Tanto a chacina de Vigário como a da Baixada foram provocadas por policiais. Porém, a atuação deles foi clandestina, como parte da ação de grupos de extermínio e não numa operação oficial como a desta quinta.

A ação desta quinta fez parte da Operação Exceptis da Polícia Civil do Rio, coordenada pela Delegacia de Proteção à Criança e ao Adolescente (DPCA), com o apoio do Departamento Geral de Polícia Especializada (DGPE), do Departamento Geral de Polícia da Capital (DGPC) e da Coordenadoria de Recursos Especiais (Core).

Delegado critica ‘ativismo judicial’

O delegado Rodrigo Oliveira, que é subsecretário operacional da Polícia Civil, defendeu a operação e criticou o que chamou de “ativismo judicial”, que segundo ele vai contra o trabalho policial.

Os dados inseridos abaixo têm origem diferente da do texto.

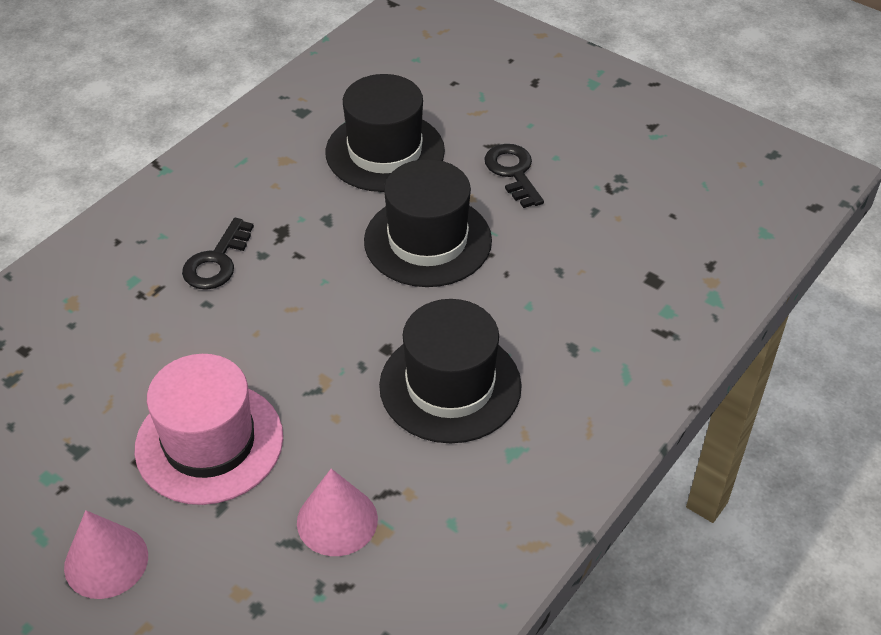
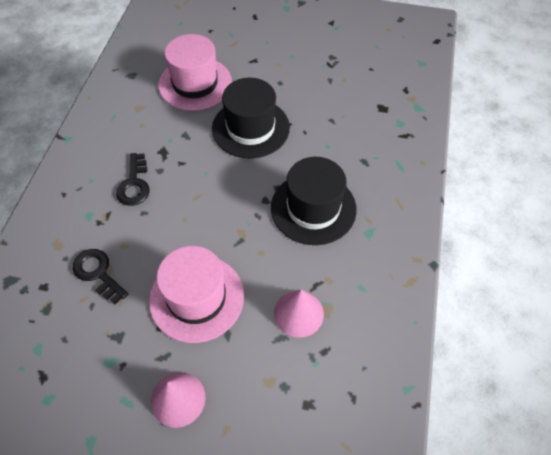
camera: 25 degrees left, 10 degrees up
black hat [325,74,445,192] -> pink hat [158,34,232,111]
black key [484,144,544,208] -> black key moved to [73,249,128,304]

“Pseudo entendidos de segurança pública criaram uma lógica de que, quanto mais inteligência, menor o confronto. Isso não funciona assim. Quanto mais precisa a informação, maior é a resistência do tráfico (…) A Polícia Civil não age na emoção. A operação foi muito planejada, com todos os protocolos e em cima de 10 meses de investigação.”
O delegado também disse não considerar que houve erros ou excessos na operação, mas que o resultado não é para ser comemorado.

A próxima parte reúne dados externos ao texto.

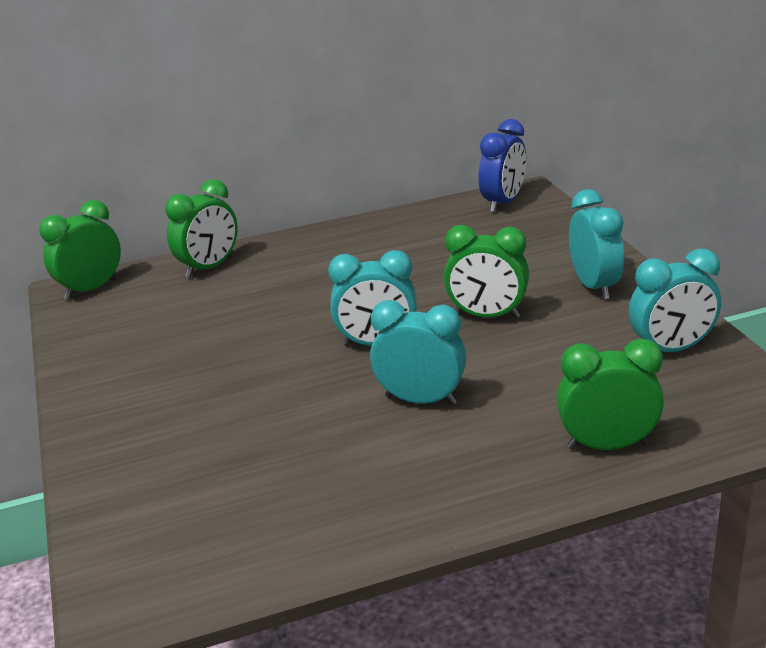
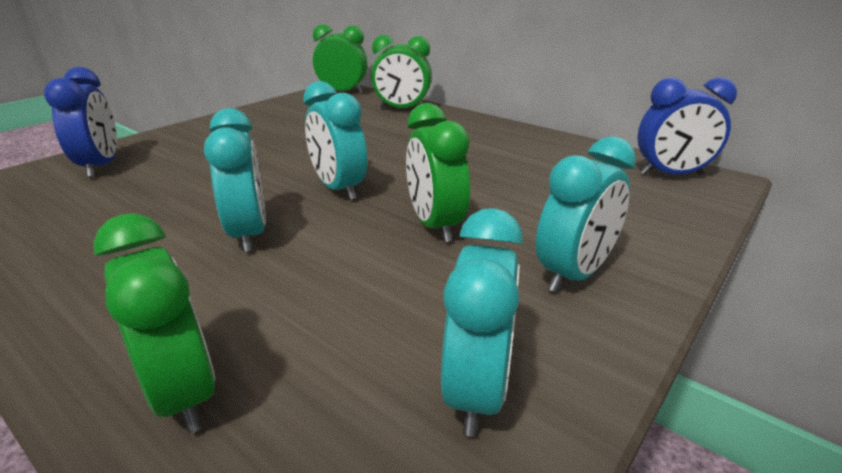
camera: 55 degrees right, 0 degrees up
turquoise clock [629,248,721,352] -> turquoise clock turned 120 degrees counterclockwise [441,208,523,437]
none -> blue clock [44,67,117,177]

O delegado se irritou ao ser questionado sobre o resultado prático da operação. “Não sei se as grandes operações dão resultado. O que eu sei é que a falta de operação dá um péssimo resultado. A Polícia Civil não vai se furtar de fazer com que a sociedade de bem tenha seu direito de ir e vir garantido”, afirmou Oliveira.

Defensoria

“Um grande absurdo” e “terror generalizado” foram algumas das definições de defensores públicos e representantes de outras instituições ligadas à defesa dos direitos humanos sobre a operação policial na Favela do Jacarezinho.

“Precisamos saber quantas pessoas chegaram mortas ao hospital. Se essas 24 pessoas chegaram mortas, isso caracteriza, sim, desfazimento de cena de crime. (…) Uma operação com 25 mortos não pode ser considerada eficaz”, ressaltou a defensora pública do Núcleo de Defesa dos Direitos Humanos, Maria Julia Miranda.

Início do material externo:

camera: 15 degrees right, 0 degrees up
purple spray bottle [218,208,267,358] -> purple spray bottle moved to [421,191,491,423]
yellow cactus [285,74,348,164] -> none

“Muitos muros e portas cravejados de balas. Duas casas me impactaram muito. Em uma das casas, a família foi retirada e morreram dois rapazes. Os cômodos estavam repletos de sangue. E também tinha massa encefálica espalhada. A senhora que falou com a gente estava muito impactada.”

Na outra casa, a defensora afirmou que um rapaz foi executado no quarto de uma menina de 8 anos. “Inclusive, a coberta que ela [a menina] usa estava na poça de sangue. Essa menina está completamente traumatizada. (…) Provavelmente nesses casos houve execução. O que, pra gente, configura desfazimento de cena de crime”, acrescentou a defensora.

Miranda disse, ainda, que havia mães perdidas na favela, em busca dos filhos. A defensora relatou, também, que os serviços públicos foram afetados, dando como exemplo a paralisação do metrô e das aulas, assim como atendimento médico em clínicas da família.

O ouvidor-geral da Defensoria Pública, Guilherme Pimentel, disse que desde cedo o setor começou a receber “pedidos de socorro” de moradores do Jacarezinho.

SAIBA MAIS SOBRE A CHACINA DO JACAREZINHO: Vídeos mostram barbárie

“Uma situação muito, muito delicada. Também percebemos os indícios de necessidade de se investigar o desfazimento de cenas [de crime]. Também tivemos relatos de agressões físicas, outras pessoas baleadas, interrupção na vacinação. Um clima de terror generalizado”, destacou.

“Em nenhum lugar do planeta uma operação com 25 mortes pode ser considerada bem sucedida. Podemos dizer desastre, porque tantas mortes intencionais foram causadas, e isso não foi por acidente”, afirmou Daniel Lozoya, subcoordenador do Núcleo de Defesa dos Direitos Humanos da Defensoria.

Moradores desabafam

“Eles [a polícia] não respeitam os moradores. Isso aqui é uma população com milhares de crianças, mulheres, famílias, trabalhadores. Mas eles nos tratam como se estivessem no Iraque. Não dá mais para residir dentro de uma comunidade”, desabafou um morador do Jacarezinho.

“A gente é humilhado, eles invadem as nossas casas com ameaças e quebram tudo. Por que? Porque somos pobres, porque estamos à margem da sociedade. Somos massacrados pelo estado e não podemos fazer nada. É desesperador”, disse um porta-voz da comunidade, que preferiu não ser identificado.